The present invention relates generally to diagnostic imaging and, more particularly, to a method and apparatus capable of correcting motion errors in imaging data acquired from an object prone to motion. This motion correction is advantageously achieved by using mechanical motion data acquired from the object with one modality coincident with imaging data acquisition from the object with another and different modality.
Various imaging modalities are often used to image objects in or prone to motion, such as the heart in cardiac studies. For example, in cardiac computed tomography (CT), magnetic resonance imaging (MRI) and other imaging modalities directed to the acquisition of data from an object prone to motion, one or more motion correction techniques are generally used to reduce motion-induced artifacts in the reconstructed images. In known studies, this motion correction or compensation can add significant complexity in post processing of the images.
In one specific example, CT imaging requires more than 180 degrees of projections to formulate an image. Because of various limitations in conventional CT scanners, the time necessary to collect a complete set of projections is significant relative to object motion. For example, cardiac CT imaging is typically performed with the aid of an electrocardiogram (EKG) signal which is used to synchronize data acquisition and image reconstruction with the phase of cardiac motion. The EKG signal collected from the patient represents the electrical properties of the heart and is helpful in identifying the quiescent period of cardiac activity, which is preferred for data acquisition. Moreover, the EKG signal assists in identifying this quiescent period over several cardiac cycles. By synchronizing data collection with the quiescent period of the cardiac cycle, image artifacts and spatial resolution due to heart motion are reduced. Additionally, by consistently identifying this quiescent period in successive cardiac cycles, inconsistency between images acquired at different cardiac cycles is reduced. EKG signals can be used similarly in MR and other imaging modalities.
Although this EKG gating performs satisfactorily in most cases, there is room for improvement. Specifically, conventional EKG gating does not provide mechanical motion detection. While an EKG signal can indicate that motion is occurring or is about to occur, it cannot provide accurate real-time placement data of the heart. This is primarily a function of EKG's measuring the electrical activity of the heart and inferring mechanical motion from this electrical activity. As it is the actual mechanical motion of the heart that contributes to sub-optimal image quality, cardiac images that depend on EKG signals either require significant post processing to correct for motion artifacts or require a very high slice acquisition rate.
That is, CT reconstruction does not have a priori information on heart motion. In conventional EKG gated cardiac CT studies, the heart is presumed to be a stationary object during most of the short acquisition period identified as the quiescent period in the acquired EKG signal. Conventionally, half-scan weighting is used to suppress the impact of motion; however, its effectiveness is less than optimal since half-scan weighting reduces the contribution of CT data acquired at both ends near the 180 degree projection angular range. The amount of data to be suppressed at both ends of the dataset remains constant and therefore does not change based on each data acquisition, since there is no a priori information available. However, the amount of data to be suppressed should change based on the motion characteristics of the scanned object. For data collected roughly in the center of the 180 degree projection angular range, the data is treated in an identical manner without any weighting. Further, even with a gantry speed of 0.3 s/rotation, the central region of the projection range constitutes a 150 ms temporal window, which is prohibitively slow to completely “freeze” cardiac motion. The data acquisition window for CT systems having dual tube-detector assemblies is still between 70-80 ms which is not sufficient to eliminate heart motion. It is generally recognized that 10-15 ms temporal resolution is necessary to acquire a motion-free dataset.

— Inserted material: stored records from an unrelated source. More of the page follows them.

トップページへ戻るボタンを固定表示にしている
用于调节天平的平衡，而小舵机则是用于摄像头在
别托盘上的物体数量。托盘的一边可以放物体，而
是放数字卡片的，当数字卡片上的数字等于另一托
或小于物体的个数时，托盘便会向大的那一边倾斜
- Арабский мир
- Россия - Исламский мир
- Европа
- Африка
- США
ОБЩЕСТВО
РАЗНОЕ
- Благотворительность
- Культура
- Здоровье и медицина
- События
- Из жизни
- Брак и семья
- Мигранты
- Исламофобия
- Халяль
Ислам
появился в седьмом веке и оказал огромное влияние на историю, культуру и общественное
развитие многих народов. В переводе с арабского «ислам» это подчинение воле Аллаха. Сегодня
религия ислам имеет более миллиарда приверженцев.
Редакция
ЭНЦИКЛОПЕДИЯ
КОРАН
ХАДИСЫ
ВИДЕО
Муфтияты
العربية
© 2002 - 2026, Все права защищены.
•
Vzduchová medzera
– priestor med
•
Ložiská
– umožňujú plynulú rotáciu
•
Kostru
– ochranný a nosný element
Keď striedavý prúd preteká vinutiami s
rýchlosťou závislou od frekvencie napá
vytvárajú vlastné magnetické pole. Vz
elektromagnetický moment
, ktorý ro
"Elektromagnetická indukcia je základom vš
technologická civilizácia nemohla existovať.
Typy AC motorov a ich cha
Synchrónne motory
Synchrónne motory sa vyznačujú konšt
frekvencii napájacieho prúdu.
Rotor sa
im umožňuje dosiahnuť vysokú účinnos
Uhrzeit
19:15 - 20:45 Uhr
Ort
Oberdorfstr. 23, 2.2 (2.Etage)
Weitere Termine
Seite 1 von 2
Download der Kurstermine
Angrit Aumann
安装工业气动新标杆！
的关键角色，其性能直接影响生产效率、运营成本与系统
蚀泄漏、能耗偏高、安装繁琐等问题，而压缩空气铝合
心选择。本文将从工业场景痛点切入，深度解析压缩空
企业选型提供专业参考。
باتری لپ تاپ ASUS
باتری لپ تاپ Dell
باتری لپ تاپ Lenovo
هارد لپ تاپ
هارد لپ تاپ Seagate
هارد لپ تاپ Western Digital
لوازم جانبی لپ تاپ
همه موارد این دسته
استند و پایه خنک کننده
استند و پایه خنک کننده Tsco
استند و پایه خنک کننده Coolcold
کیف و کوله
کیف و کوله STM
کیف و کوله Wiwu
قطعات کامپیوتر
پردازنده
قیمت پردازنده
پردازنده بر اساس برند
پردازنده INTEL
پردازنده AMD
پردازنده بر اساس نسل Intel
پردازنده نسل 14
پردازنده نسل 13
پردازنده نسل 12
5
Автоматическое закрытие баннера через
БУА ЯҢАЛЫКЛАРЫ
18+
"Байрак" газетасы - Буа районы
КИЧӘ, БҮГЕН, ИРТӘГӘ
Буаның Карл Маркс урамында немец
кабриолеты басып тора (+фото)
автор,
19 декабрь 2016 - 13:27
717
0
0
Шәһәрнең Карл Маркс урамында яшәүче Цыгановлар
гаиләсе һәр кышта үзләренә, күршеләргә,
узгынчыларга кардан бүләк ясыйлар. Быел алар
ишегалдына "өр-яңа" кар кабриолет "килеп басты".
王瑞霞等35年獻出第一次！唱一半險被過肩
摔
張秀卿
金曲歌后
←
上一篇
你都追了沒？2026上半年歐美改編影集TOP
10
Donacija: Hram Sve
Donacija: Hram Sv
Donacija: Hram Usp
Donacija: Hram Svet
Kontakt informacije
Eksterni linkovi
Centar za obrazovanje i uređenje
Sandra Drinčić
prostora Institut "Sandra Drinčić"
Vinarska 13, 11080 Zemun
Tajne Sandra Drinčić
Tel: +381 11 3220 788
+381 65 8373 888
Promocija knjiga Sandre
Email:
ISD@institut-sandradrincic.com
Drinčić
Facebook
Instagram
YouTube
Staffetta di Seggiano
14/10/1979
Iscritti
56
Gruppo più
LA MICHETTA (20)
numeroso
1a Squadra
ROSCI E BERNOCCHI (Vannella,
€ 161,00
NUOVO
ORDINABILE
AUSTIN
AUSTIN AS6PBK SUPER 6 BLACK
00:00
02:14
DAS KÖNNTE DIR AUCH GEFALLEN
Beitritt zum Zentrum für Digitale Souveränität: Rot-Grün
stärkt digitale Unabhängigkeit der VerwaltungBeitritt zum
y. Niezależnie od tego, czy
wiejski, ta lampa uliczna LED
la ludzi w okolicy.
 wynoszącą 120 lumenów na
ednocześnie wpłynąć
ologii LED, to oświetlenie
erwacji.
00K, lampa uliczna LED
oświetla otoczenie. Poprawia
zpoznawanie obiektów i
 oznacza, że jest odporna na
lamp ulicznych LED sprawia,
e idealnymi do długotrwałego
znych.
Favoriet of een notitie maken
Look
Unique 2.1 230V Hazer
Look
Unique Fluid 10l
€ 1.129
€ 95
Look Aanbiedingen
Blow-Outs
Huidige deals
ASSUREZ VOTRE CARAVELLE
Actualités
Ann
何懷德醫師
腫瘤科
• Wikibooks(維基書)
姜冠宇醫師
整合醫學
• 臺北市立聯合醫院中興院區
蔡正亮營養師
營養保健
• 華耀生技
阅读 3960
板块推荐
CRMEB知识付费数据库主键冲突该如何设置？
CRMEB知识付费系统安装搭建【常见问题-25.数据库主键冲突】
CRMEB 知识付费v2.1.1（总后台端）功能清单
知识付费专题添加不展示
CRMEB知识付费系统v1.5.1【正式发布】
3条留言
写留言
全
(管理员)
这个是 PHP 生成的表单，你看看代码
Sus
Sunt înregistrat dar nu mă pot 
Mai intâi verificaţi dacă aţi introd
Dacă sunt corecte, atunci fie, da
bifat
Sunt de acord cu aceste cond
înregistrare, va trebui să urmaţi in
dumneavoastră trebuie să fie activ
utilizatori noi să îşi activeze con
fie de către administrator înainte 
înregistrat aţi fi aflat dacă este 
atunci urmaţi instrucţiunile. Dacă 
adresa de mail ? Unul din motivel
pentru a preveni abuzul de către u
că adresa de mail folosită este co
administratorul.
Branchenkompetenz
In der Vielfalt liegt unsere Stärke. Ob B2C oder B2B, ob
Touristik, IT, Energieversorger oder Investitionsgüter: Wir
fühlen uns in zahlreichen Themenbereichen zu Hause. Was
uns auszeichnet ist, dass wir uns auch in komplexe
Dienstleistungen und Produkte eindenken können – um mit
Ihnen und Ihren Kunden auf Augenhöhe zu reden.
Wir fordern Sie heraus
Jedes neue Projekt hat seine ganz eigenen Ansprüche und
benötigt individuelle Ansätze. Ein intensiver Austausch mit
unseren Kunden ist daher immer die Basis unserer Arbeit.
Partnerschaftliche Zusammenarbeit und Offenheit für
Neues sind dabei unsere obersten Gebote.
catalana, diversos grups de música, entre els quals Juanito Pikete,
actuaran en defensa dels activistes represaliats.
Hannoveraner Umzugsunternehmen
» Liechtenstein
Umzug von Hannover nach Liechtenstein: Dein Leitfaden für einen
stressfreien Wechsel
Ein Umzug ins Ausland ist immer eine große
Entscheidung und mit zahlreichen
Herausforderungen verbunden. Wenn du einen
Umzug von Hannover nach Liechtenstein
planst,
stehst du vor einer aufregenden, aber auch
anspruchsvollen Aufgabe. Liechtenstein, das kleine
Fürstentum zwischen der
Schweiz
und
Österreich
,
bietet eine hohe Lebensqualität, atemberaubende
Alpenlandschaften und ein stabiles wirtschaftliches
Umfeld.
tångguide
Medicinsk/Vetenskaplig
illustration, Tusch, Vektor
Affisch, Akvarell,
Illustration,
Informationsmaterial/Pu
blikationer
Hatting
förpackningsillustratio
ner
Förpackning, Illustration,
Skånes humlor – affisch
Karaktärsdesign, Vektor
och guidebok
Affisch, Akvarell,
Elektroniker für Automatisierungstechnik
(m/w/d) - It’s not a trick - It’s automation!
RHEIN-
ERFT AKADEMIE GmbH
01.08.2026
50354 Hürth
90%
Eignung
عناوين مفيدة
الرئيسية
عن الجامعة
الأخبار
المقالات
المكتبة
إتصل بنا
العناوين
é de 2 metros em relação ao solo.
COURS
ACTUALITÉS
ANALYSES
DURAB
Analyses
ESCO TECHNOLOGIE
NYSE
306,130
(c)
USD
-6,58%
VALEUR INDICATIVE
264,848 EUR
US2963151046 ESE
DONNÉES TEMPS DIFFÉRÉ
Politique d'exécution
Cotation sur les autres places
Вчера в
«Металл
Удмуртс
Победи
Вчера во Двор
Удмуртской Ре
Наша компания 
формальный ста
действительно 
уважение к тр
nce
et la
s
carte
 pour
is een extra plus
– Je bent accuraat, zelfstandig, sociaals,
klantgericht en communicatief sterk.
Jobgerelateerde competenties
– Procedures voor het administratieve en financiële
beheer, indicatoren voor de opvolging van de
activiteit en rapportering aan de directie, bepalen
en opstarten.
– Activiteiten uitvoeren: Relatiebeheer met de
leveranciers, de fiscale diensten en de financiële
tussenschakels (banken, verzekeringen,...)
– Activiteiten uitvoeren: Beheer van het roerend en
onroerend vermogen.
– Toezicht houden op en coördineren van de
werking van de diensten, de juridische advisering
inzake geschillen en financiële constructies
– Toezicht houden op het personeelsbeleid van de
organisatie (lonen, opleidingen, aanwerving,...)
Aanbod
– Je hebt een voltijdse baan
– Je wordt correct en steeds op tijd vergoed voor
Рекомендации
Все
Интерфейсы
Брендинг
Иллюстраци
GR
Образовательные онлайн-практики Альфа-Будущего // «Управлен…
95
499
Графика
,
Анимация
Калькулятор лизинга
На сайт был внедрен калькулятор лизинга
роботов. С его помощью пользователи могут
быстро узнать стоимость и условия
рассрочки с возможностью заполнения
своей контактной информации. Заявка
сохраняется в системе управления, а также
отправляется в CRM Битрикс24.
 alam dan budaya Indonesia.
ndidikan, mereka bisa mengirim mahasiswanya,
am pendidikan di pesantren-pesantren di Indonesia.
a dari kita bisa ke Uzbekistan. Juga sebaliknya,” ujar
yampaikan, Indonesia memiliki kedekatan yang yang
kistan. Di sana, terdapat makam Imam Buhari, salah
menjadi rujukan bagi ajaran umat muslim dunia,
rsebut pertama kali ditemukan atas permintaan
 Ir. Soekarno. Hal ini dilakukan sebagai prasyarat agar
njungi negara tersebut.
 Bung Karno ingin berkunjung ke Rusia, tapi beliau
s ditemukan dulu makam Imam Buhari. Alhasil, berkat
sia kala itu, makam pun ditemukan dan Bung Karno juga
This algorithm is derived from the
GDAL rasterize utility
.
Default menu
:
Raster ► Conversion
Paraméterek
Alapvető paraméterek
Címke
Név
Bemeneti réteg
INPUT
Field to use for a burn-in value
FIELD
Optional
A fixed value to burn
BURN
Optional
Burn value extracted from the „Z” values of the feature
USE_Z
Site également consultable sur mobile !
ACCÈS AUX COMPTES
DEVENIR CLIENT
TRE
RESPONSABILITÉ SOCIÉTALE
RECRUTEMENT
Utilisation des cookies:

It would therefore be desirable to design an apparatus and method of acquiring mechanical motion data, rather than inferring mechanical motion data, for physiologically gating CT and other image modality acquisitions to acquire motion-free datasets. It would also be desirable to incorporate the mechanical motion data into the image reconstruction process to compensate for the motion. It would also be desirable to use elasticity and other information obtained from ultrasound to map to the CT images to provide additional functional information, such as the viability of tissue. It would also be desirable to use ultrasound information to assist in identifying calcium in a CT scan and conversely use the CT anatomical information gathered in a CT scan to correct for noise in an ultrasound image. It would also be desirable to use the ultrasound tissue Doppler mode to acquire the velocity map to characterize the wall motion and map it to the CT images to provide functional information.